Am Wochenende danach gab es dann auch Gelegenheit, wieder richtig Gas zu geben: Da trafen sich sportliche junge Menschen in Hamburg-Allermöhe. Ich habe selbst mal in Hamburg-Allermöhe gewohnt und weiß, dass es eine junge und moderne Gegend ist, wo man sich gut treffen kann. Von da sind die sportlichen jungen Menschen in ganz Hamburg ausgeschwärmt, um ihrem Sport nachzugehen: Rasen in der Stadt.
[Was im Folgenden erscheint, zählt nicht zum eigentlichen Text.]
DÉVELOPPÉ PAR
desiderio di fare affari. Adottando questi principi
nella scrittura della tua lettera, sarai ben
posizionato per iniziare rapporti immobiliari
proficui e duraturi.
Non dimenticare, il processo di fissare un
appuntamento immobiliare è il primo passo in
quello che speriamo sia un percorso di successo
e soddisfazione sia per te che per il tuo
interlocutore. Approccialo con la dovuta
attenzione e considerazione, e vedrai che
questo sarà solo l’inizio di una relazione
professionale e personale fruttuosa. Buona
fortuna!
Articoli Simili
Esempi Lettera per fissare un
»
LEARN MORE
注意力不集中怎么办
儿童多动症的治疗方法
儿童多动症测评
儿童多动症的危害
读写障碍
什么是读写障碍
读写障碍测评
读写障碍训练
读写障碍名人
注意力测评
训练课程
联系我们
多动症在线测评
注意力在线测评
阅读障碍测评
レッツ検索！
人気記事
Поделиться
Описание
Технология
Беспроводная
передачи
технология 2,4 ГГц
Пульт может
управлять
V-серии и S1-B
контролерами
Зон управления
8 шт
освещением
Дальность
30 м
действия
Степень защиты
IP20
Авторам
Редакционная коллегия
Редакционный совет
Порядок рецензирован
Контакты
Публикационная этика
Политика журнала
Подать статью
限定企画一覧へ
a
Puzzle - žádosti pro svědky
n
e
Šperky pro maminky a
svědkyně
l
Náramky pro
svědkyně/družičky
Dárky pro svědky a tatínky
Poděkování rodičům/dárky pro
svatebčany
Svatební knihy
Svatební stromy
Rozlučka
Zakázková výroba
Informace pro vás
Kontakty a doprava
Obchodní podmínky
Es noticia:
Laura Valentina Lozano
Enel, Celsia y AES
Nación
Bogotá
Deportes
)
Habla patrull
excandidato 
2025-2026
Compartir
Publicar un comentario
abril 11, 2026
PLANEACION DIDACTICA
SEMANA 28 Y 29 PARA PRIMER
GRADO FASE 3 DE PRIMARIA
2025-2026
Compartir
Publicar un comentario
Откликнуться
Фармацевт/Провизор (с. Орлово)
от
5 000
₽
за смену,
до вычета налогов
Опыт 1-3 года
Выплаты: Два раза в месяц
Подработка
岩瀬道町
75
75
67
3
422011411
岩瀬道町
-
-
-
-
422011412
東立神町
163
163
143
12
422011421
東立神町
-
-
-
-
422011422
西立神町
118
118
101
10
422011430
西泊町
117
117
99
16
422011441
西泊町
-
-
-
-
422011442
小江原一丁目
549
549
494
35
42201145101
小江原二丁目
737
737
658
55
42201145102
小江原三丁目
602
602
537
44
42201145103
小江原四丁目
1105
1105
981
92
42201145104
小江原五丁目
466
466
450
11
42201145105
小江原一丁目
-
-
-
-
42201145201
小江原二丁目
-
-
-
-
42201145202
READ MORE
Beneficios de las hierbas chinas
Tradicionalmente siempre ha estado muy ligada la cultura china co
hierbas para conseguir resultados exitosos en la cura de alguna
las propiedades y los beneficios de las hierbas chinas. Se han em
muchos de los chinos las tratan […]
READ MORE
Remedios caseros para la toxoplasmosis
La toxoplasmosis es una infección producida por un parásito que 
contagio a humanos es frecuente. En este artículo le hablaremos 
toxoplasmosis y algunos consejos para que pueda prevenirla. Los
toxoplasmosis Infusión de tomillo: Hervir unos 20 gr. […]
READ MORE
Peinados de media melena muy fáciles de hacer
Das Rasen in der Stadt ist mit bestimmten Risiken verbunden. Dem Erwischtwerden zum Beispiel, dem Autokaputtgehen und dem Sterben. Letzteres betrifft auch Unbeteiligte. Wenn man jung ist und auch noch ein Mann, dann braucht man solche Herausforderungen. Und wo hat ein junger Mensch in unserer Gesellschaft eine bessere Möglichkeit, sich oder andere leichtfertig und wie nebenher umzubringen, als auf der Straße? Die Straße ist ein natürliches Schlachtfeld. Ich weiß das, ich fahre täglich Fahrrad. Der Stärkere hat recht, das ist eben die Natur, Fußgänger können von allen totgefahren werden, danach kommen die Radfahrer, dann die PKWs und über allen stehen die SUVs, das sind die Kampfroboter aus dem All, und wer einem SUV nicht ausweicht, der ist selbst schuld, weil er die natürliche Macht des Kampfroboters nicht anerkennt.

Und wer am härtesten ist, der ist am schnellsten. Jungen Männern liegt das Hartseinwollen im Blut, es ist ihr oberstes Ziel. Und sie setzen was dafür aufs Spiel, in Hamburg haben einige der sportlichen jungen Fahrer jetzt für drei Monate oder sogar noch länger Fahrverbote bekommen. Wie sollen sie jetzt weiterleben? Was wird aus ihnen in dieser Zeit – und was wird vielleicht für immer zerstört, in ihrer Seele, wenn sie den Bus nehmen müssen? Man weiß es nicht, man kann sich nur wünschen, dass sie Freunde haben, die ihnen in der schweren Zeit beistehen. Und sie auf dem Beifahrersitz mitfahren lassen.

Katrin Seddig ist Schriftstellerin in Hamburg mit Interesse am Fremden im Eigenen. Ihr jüngster Roman „Eine Nacht und alles“ ist bei Rowohlt Berlin erschienen.